--- SOURCE DATA ---
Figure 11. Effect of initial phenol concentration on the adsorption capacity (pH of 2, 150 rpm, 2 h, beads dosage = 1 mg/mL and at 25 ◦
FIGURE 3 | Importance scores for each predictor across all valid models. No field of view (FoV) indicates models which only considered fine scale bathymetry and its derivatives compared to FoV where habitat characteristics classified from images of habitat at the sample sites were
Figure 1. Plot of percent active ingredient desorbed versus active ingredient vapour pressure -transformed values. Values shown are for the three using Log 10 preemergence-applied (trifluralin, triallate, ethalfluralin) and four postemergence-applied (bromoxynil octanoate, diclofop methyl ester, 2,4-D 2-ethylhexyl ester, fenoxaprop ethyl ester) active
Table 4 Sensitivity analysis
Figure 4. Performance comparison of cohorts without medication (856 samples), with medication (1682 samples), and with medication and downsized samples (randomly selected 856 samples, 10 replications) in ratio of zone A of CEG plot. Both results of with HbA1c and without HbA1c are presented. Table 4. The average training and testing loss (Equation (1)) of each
---
--- SOURCE DATA ---
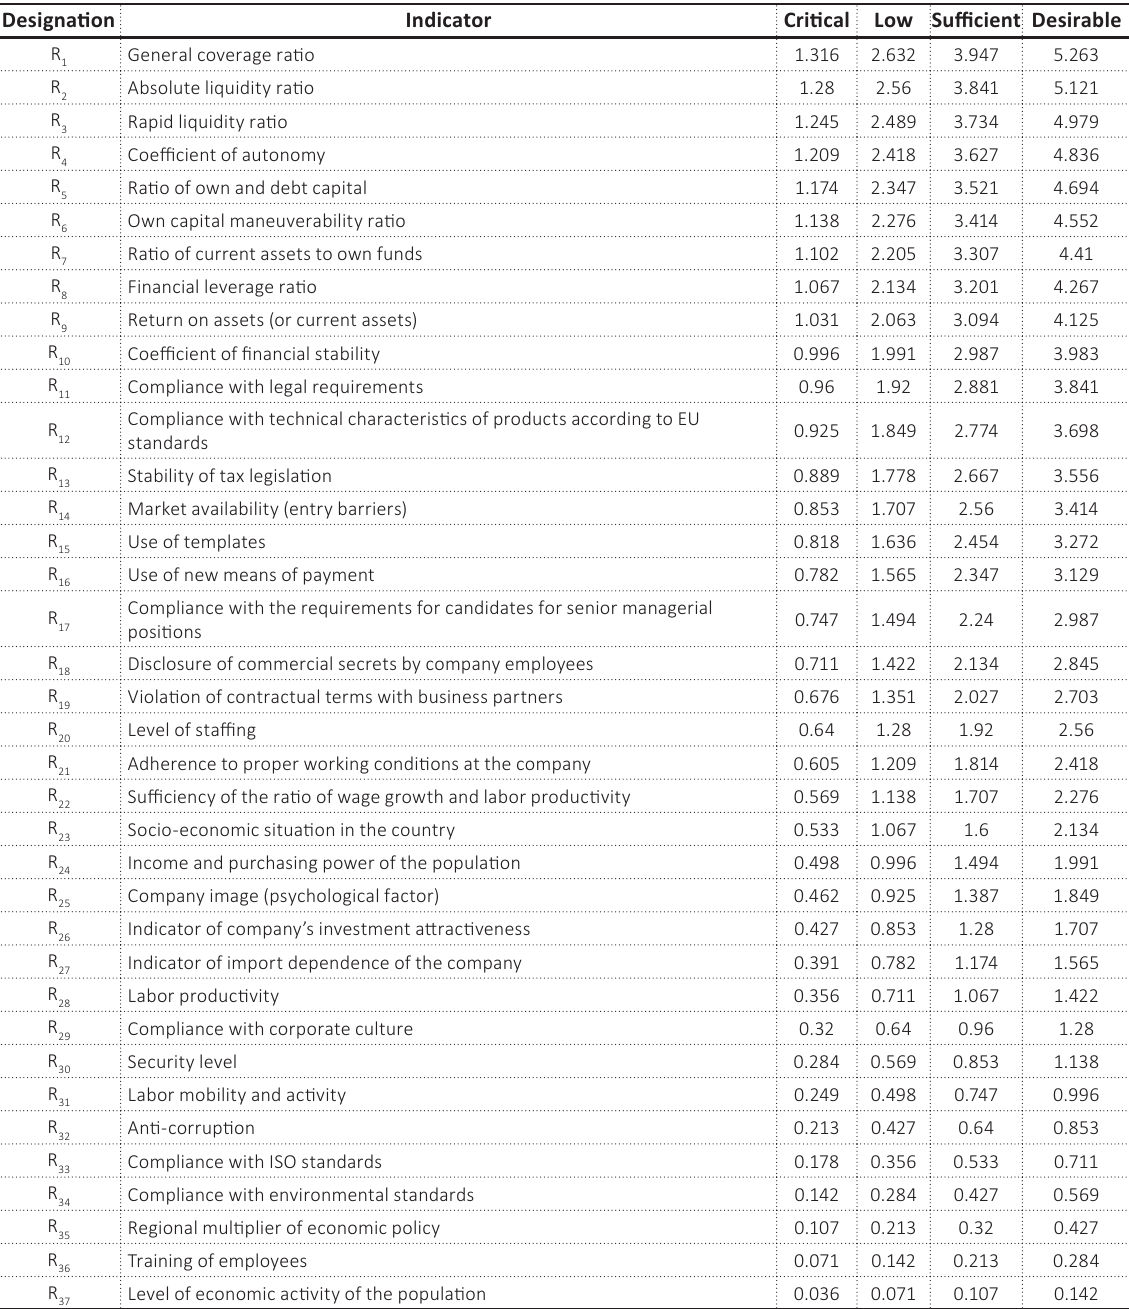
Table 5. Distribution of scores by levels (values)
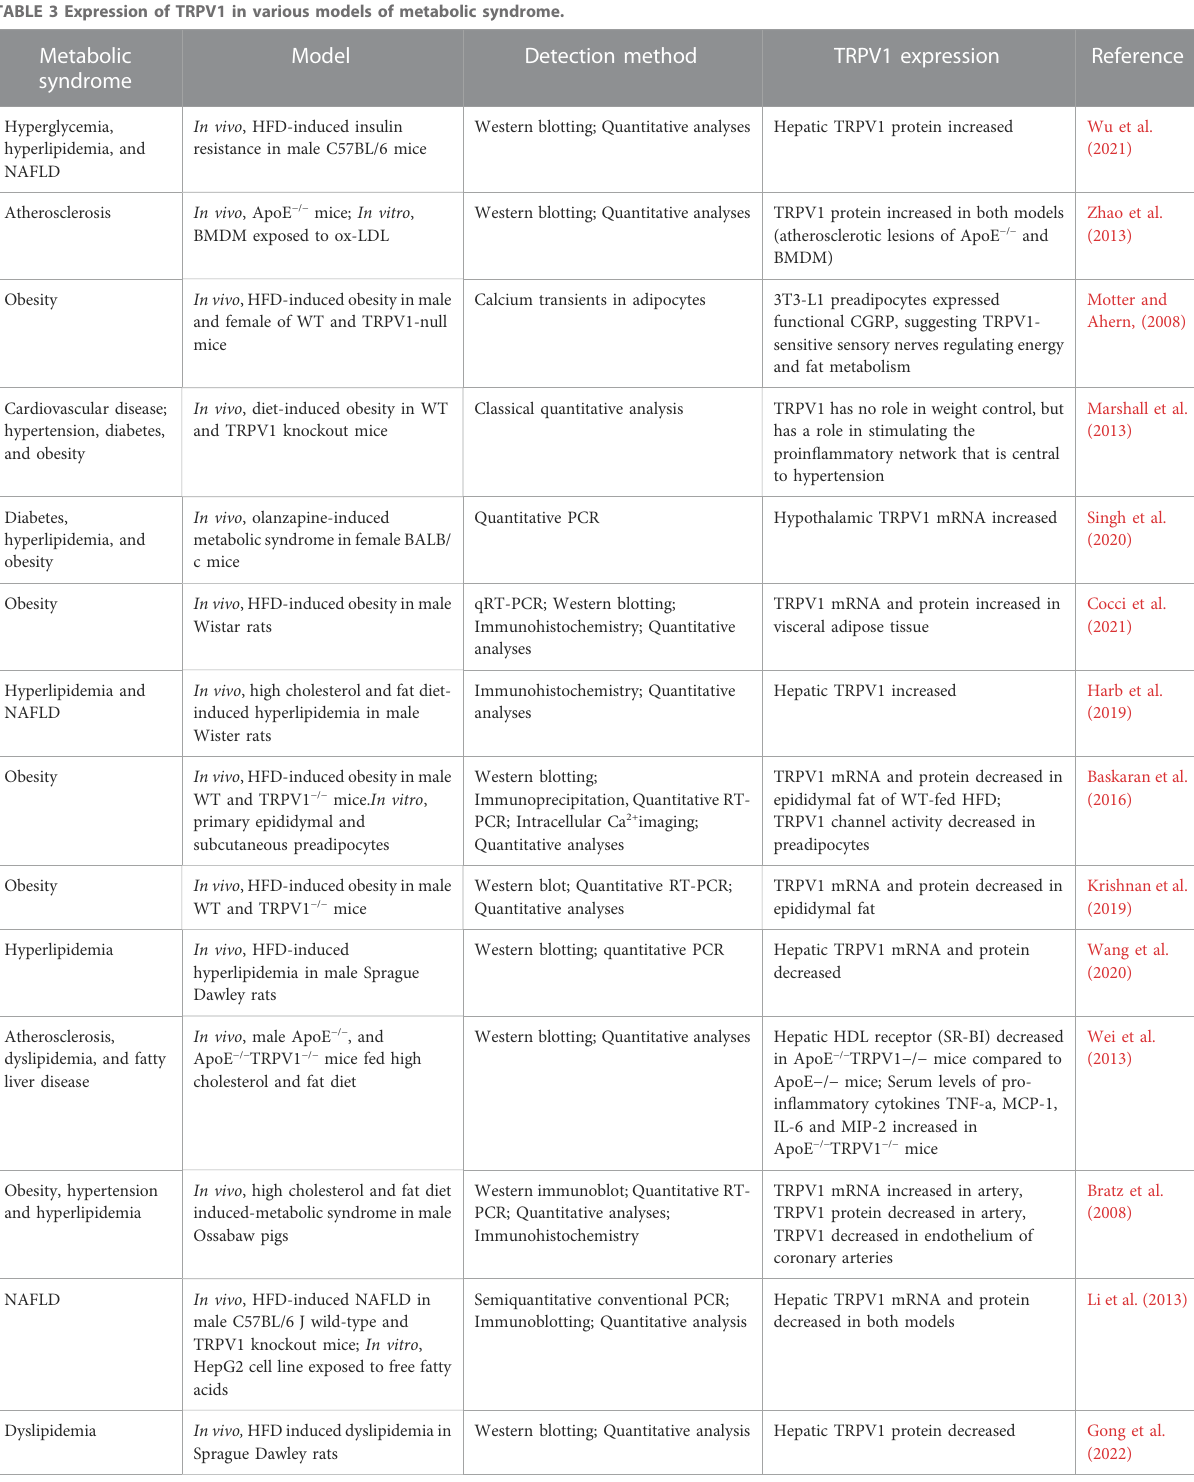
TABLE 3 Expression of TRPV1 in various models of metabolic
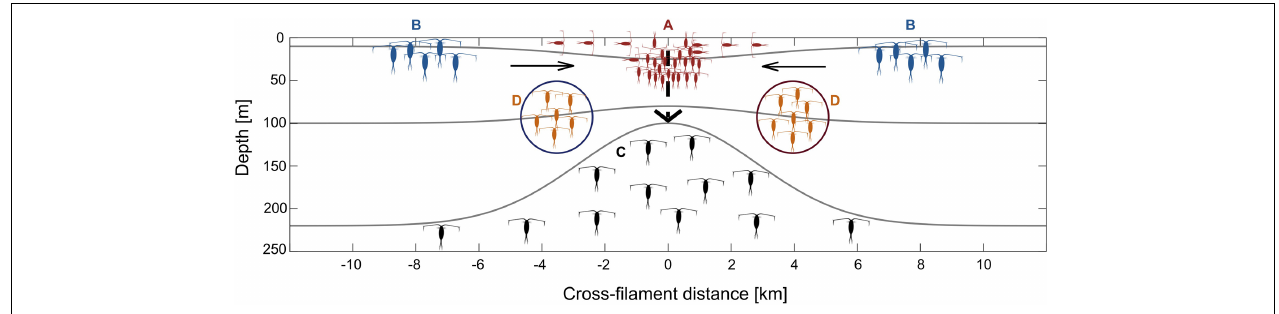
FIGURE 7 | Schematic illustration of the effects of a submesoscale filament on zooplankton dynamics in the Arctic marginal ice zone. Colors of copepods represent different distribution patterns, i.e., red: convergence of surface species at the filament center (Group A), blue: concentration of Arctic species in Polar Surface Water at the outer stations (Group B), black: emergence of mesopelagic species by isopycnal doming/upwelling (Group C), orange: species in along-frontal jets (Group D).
---
--- SOURCE DATA ---
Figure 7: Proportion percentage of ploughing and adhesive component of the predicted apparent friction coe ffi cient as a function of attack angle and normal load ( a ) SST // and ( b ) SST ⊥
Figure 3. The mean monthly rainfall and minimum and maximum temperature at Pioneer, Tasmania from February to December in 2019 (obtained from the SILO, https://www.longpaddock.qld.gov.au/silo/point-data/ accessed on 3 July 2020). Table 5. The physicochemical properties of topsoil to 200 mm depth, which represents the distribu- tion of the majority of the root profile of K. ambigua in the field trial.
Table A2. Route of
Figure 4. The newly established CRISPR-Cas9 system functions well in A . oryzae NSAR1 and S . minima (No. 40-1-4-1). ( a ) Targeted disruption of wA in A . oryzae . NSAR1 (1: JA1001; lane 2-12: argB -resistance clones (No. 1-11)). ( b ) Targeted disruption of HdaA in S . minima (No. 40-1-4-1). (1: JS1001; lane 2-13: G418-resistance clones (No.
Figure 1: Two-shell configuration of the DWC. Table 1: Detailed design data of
---
### WHAT TO PRODUCE:
Restate word for word only the lines above from the line containing "Figure 1. Plot" to the line containing "Figure 4. Performance", both of them included.

### WRITTEN ANSWER:
Figure 1. Plot of percent active ingredient desorbed versus active ingredient vapour pressure -transformed values. Values shown are for the three using Log 10 preemergence-applied (trifluralin, triallate, ethalfluralin) and four postemergence-applied (bromoxynil octanoate, diclofop methyl ester, 2,4-D 2-ethylhexyl ester, fenoxaprop ethyl ester) active
Table 4 Sensitivity analysis
Figure 4. Performance comparison of cohorts without medication (856 samples), with medication (1682 samples), and with medication and downsized samples (randomly selected 856 samples, 10 replications) in ratio of zone A of CEG plot. Both results of with HbA1c and without HbA1c are presented. Table 4. The average training and testing loss (Equation (1)) of each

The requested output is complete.